#### [SELECTED PASSAGE]
┄┄┄┄┄┄┄┄┄┄

CDL H-Trust – CIMB
Decent 4Q but muted guidance
Performance was decent amidst headwinds from weaker corporate travels. Given the upcoming room supply and tighter corporate travel budgets, management guidance remains fairly muted. We see little room for outperformance at current levels.
4Q/FY12 DPUs were slightly below street and our estimates, forming 26/98% of our FY12 forecast. The slight deviation came from higher interest costs as operating performance was in line. We cut DPUs on higher interest cost assumptions, hence our lower DDM-based target price (discount rate: 8.1%). Maintain Neutral.
Decent performance amidst headwinds
4Q12 DPU (still on unchanged 90% payout) was down 1% yoy. NPI was flat yoy as stronger performance from Grand Copthorne Waterfront, Novotel Clarke Quay and its New Zealand asset offset yoy declines on its other assets. Local assets were hit by weaker corporate travels, while fixed rents from Australian assets suffered translation loss arising from the weaker A$. Locally, RevPAR was flat as stronger occupancy (+0.8% pts yoy to 89.4%) offset weaker ARR (-1.3% yoy to S$229/day).

┄┄┄┄┄┄┄┄┄┄

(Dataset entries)
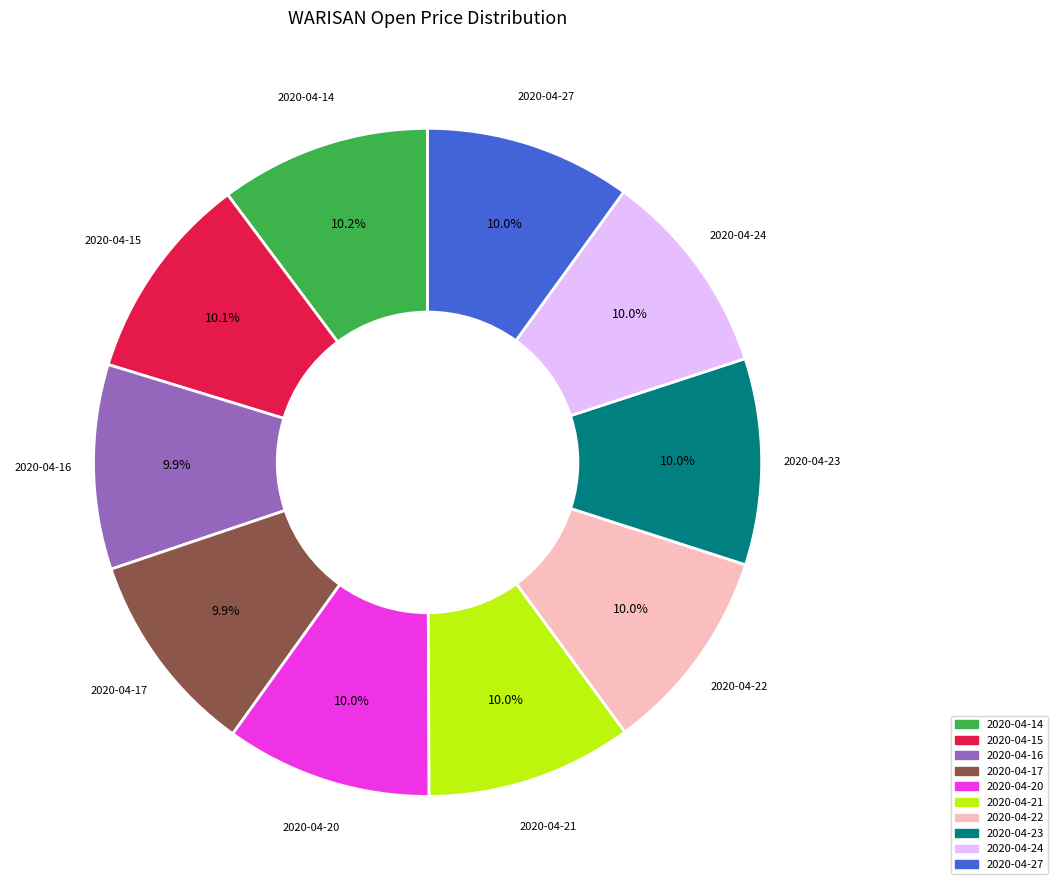

How many slices are in this pie chart?

10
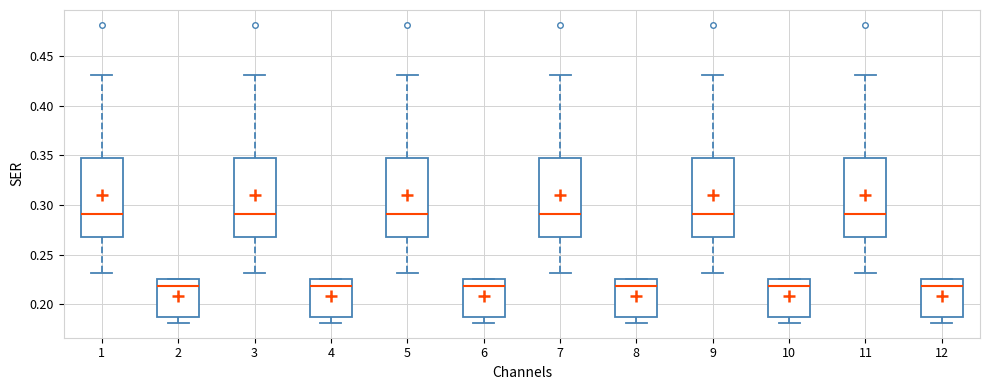

Reading left to right, transcribe this box plot: for each box, give where its median line is, the range the box spans, and where its two whiskers end, as read against the y-axis. The values are not printed on the chart, so give them approximately, as read against the axis.

1: median 0.290, box 0.265 to 0.345, whiskers 0.230 to 0.430
2: median 0.220, box 0.190 to 0.225, whiskers 0.180 to 0.225
3: median 0.290, box 0.265 to 0.345, whiskers 0.230 to 0.430
4: median 0.220, box 0.190 to 0.225, whiskers 0.180 to 0.225
5: median 0.290, box 0.265 to 0.345, whiskers 0.230 to 0.430
6: median 0.220, box 0.190 to 0.225, whiskers 0.180 to 0.225
7: median 0.290, box 0.265 to 0.345, whiskers 0.230 to 0.430
8: median 0.220, box 0.190 to 0.225, whiskers 0.180 to 0.225
9: median 0.290, box 0.265 to 0.345, whiskers 0.230 to 0.430
10: median 0.220, box 0.190 to 0.225, whiskers 0.180 to 0.225
11: median 0.290, box 0.265 to 0.345, whiskers 0.230 to 0.430
12: median 0.220, box 0.190 to 0.225, whiskers 0.180 to 0.225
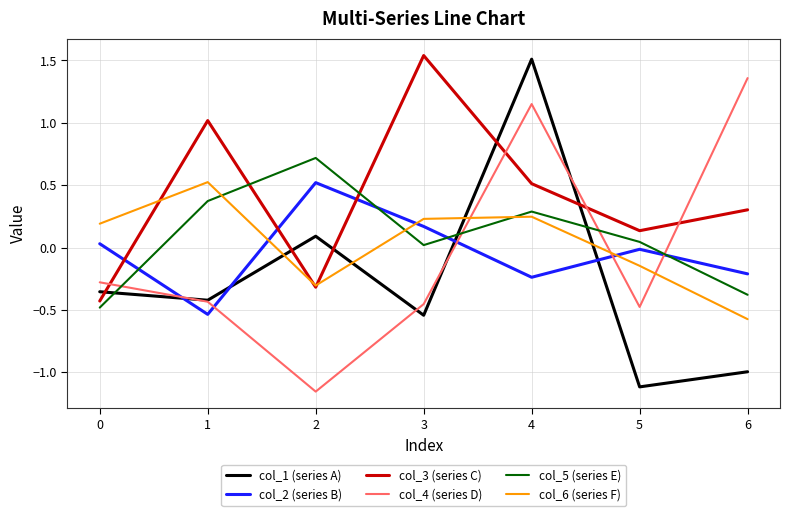

Where is the first local maximum for col_6 (series F)?

1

┄┄┄┄┄┄┄┄┄┄

#### [YOUR INSTRUCTIONS]
Edit the note on CDL H-Trust's quarterly results, beginning at the words "4Q/FY12 DPUs were" and stopping after "8.1%). Maintain Neutral.", so that "street" becomes "consensus".

#### [TASK RESULT]
4Q/FY12 DPUs were slightly below consensus and our estimates, forming 26/98% of our FY12 forecast. The slight deviation came from higher interest costs as operating performance was in line. We cut DPUs on higher interest cost assumptions, hence our lower DDM-based target price (discount rate: 8.1%). Maintain Neutral.